## WHAT THE TASK ASKS
Give the entries back exactly, dropping each image.
☆ ☆ ☆
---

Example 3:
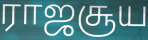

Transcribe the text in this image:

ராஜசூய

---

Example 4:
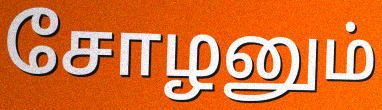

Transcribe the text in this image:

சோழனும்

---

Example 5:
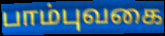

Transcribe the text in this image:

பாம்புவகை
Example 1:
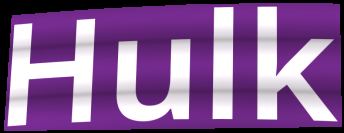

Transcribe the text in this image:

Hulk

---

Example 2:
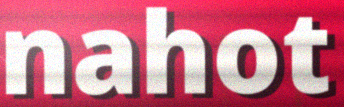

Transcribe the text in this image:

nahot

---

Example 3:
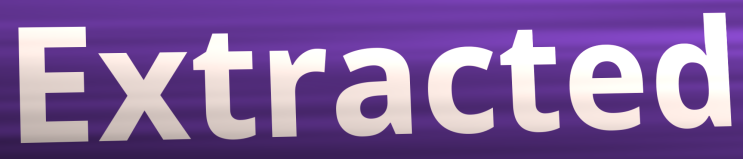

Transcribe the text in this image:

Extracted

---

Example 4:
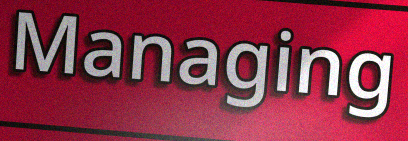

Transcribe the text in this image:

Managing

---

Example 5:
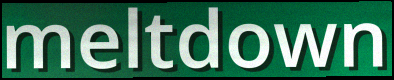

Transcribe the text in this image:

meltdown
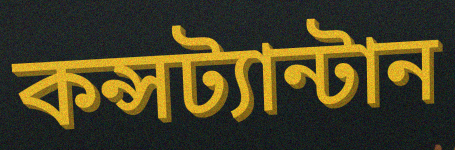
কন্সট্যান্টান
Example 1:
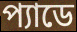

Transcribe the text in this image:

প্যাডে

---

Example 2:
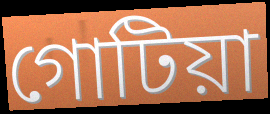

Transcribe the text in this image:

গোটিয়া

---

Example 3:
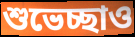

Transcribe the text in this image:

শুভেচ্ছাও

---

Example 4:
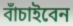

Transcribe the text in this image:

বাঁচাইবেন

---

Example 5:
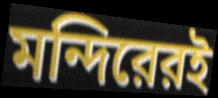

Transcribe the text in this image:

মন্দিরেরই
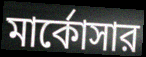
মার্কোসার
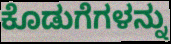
☆ ☆ ☆
## RESULT
---

Example 3:

Transcribe the text in this image:

ராஜசூய

---

Example 4:

Transcribe the text in this image:

சோழனும்

---

Example 5:

Transcribe the text in this image:

பாம்புவகை
Example 1:

Transcribe the text in this image:

Hulk

---

Example 2:

Transcribe the text in this image:

nahot

---

Example 3:

Transcribe the text in this image:

Extracted

---

Example 4:

Transcribe the text in this image:

Managing

---

Example 5:

Transcribe the text in this image:

meltdown
কন্সট্যান্টান
Example 1:

Transcribe the text in this image:

প্যাডে

---

Example 2:

Transcribe the text in this image:

গোটিয়া

---

Example 3:

Transcribe the text in this image:

শুভেচ্ছাও

---

Example 4:

Transcribe the text in this image:

বাঁচাইবেন

---

Example 5:

Transcribe the text in this image:

মন্দিরেরই
মার্কোসার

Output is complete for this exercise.